Sejurus dengan itu, beberapa pengurus LPD mengakui, saat pandemi baru berlangsung enam bulan, perekonomian masyarakat Bali, terutama di kabupaten/kota yang sangat mengandalkan pariwisata, masih bergerak wajar. Kondisi ini ditandai progres pelunasan pinjaman di LPD masih normal, sesuai tahapan. Setelah enam bulan kemudian baru terasa beda. Tarikan nafas perekonomian Bali mulai tersenggal-senggal. Penandanya, sejumlah debitur LPD mulai terhimpit kesulitan ekonomi. Mereka pun makin sulit pula untuk menjalankan kewajiban pembayaran utang. Beberapa LPD telah berusaha untuk mereskedul tahapan pelunasan utang. Strategi ini terbilang cukup sukses, meski ada beberapa debitur yang mengalami kendala berat, karena masa pendemi kian panjang sampai bulan-bulan awal 2022.
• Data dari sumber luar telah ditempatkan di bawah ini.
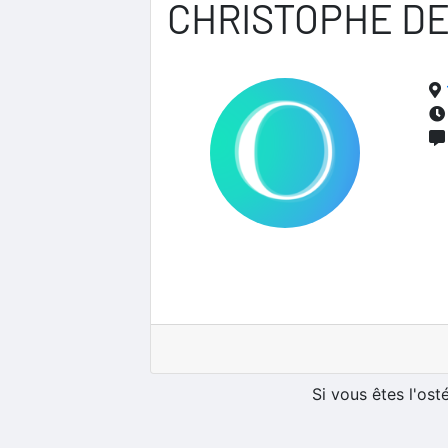
CHRISTOPHE D
Si vous êtes l'os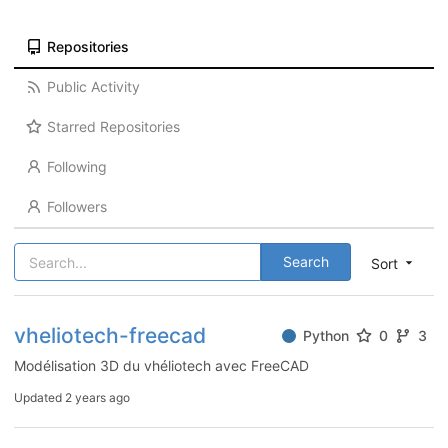
Repositories
Public Activity
Starred Repositories
Following
Followers
Search
Sort
vheliotech-freecad
Python
0
3
Modélisation 3D du vhéliotech avec FreeCAD
Updated
2 years ago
Ketua Badan Kerja Sama (BKS) LPD Provinsi Bali Nyoman Cendikiawan mengakui, pandemi telah membuka mata hati sekaligus memberikan ‘pelajaran’ sangat berharga bagi seluruh komponen masyarakat, tak terkecuali pengelola LPD. Pelajaran dimaksud, siapa pun mesti membuka hati dan pikiran bahwa dinamika dunia usaha, termasuk LPD, tak selalu linier dengan apa yang direncanakan secara matang. Karena ada faktor eksternal, seperti bencana pandemi yang tidak terduga memberikan tantangan bahkan ancaman baru dalam operasional usaha. Pandemi juga memberikan pelajaran bahwa perlu sikap mewas diri terhadap kondisi ke depan dan tidak terbayangkan sebelumnya. ‘’Sedapat mungkin setiap pengelola LPD dan pihak terkait di dalamnya agar selalu bersiap diri menghadapi segala kemungkinan yang akan terjadi,’’ jelas Ketua LPD Desa Adat Talepud, Desa Sebatu, Kecamatan Tegallalang, Gianyar ini.
Dia menyebutkan, siapa pun tak boleh hanyut, apalagi termakan oleh kondisi bancana tersebut. Lebih-lebih, kasus pandemi sudah menurun bahkan nyaris ke titik nol persen konfirmasi positif. Keadaan ini pula disambut menjadi semangat baru untuk merecovery atau memulihkan kondisi soisial ekonomi masyarakat. Terkait ‘pasca Covid-19’ ini, Nyoman Cendikiawan melalui BKS LPD Provinsi Bali telah merapatkan barisan untuk mengaplikasikan strategi baru serangkaian upaya penguatan daya operasioal LPD.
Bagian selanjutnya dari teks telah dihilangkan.